Aug. 14-15 2012
Today we head north out of Fairbanks to the small town of Chena, still yet another town at the end of a road. There’s really only one thing there, the Chena Hot Springs Resort. There is a large outdoor hot spring, indoor and outdoor hot tubs and an indoor pool for soaking. With due respect to the other bathers, there will be no pictures of the pools (ok, we forgot to get some those shots).
The resort used to be owned and run by the state but is now in private hands. As part of their effort to actually turn a profit, they have adopted a wide variety of environmentally friendly technologies. We are there early enough to get a tour of the grounds.
The focus of the tour is a geothermal system used to generate the electricity. Reen gives the tour guide a thorough grilling, but backs off before we get banned from the property. Their system is somewhat unique (and experimental) in that the temperature of the water used in the system is quite low (165 F) compared to typical geothermal systems (above 212 F). They get around this by using the water to heat a separate lower temperature coolant, which in turn powers through the generators. They claim their two existing units, a third is in the works, provide all the resort’s electricity needs.

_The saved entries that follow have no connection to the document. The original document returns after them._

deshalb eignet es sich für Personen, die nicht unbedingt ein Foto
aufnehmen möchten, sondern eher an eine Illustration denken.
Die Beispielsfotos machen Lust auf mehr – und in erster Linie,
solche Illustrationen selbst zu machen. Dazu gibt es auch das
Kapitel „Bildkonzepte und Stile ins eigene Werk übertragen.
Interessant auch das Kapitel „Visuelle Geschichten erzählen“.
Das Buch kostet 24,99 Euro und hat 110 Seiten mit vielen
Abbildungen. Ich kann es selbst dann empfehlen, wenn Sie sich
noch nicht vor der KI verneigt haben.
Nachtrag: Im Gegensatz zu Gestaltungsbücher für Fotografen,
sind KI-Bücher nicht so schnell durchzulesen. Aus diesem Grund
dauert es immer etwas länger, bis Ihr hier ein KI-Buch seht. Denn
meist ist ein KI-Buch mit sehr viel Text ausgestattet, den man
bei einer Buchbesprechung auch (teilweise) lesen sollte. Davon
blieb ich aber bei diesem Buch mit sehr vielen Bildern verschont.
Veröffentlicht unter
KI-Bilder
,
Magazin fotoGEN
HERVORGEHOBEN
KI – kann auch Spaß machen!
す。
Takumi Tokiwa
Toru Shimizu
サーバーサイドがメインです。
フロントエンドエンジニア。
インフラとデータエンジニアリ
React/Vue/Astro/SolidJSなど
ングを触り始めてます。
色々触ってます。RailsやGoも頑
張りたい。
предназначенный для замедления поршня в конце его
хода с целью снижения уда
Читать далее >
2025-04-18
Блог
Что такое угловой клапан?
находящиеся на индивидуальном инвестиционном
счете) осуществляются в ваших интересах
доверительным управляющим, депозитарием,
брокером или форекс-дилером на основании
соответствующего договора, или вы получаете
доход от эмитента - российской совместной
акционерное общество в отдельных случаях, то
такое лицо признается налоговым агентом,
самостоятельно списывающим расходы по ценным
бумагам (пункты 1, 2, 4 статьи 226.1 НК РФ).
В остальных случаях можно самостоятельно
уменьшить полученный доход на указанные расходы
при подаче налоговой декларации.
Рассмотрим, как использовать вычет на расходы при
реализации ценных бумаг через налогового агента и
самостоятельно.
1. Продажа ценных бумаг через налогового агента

We also learned about some other technologies they are attempting to help develop and/or use. One was a machine for turning most recyclable plastics directly into fuel (like gasoline or diesel); there was a small working tabletop model, on display. I don’t recall if there is a bigger version in production yet on the site yet.
They are also trying to grow as much of their food as possible. And the tour includes some of the greenhouses. Here’s Brian checking out one of the outdoor gardens which supplement the greenhouses in summer.
The main indoor growing is done all hydroponically. This is the lettuce area. It’s a very long room where there continuously keep plants at all stages of growth so they can harvest every few days.
And there are lots of tomatoes. The vines grow really long; you can see them running along the rows at the bottom.
Everything is started from seed. These are new seedlings sprouting is some little mineral wool cubes.
They also have goats! They apparently serve no important purpose, but they are fun to show visitors. The tour guide gives us treats to feed them, and they seem to like being pet just like dogs.
A sled dog kennel is also on the premises, with dozens of dogs for sled dog rides in the winter. A nearby pen holds the retirees and the washouts, now available for adoption. Despite much prodding,Brian reluctantly leaves without a new friend. Poor Miso is probably still pacing in her pen wondering what she did wrong.
The rest of the day is spent soaking in the spring and relaxing around the campsite.
Our next day at the spring is spent on the trail. There is a trail that leaves from the property and heads off into the surrounding hills. Our intended destination is called Angel Rocks. It’s a long way to get there, and when we do, we find rocks. Mildly interesting rocks. At the rocks, we spend some time establishing committees to discuss and investigate the possible alternatives for returning back to the springs. After analyzing the resulting reports and taking into account the public feedback, the final decision is made to return back the way we came.
Despite the anti-climactic destination, it was overall a very enjoyable hike. Since most of the hike was up on a ridge over multiple peaks, there was an endless series of vistas to behold. And the weather so good, Reen and I did not even bring along our raingear.
In the end it turns out to be an 8 hour, 14 mile round trip with lots of climbing. Luckily we have a hot springs to ease our aching bodies.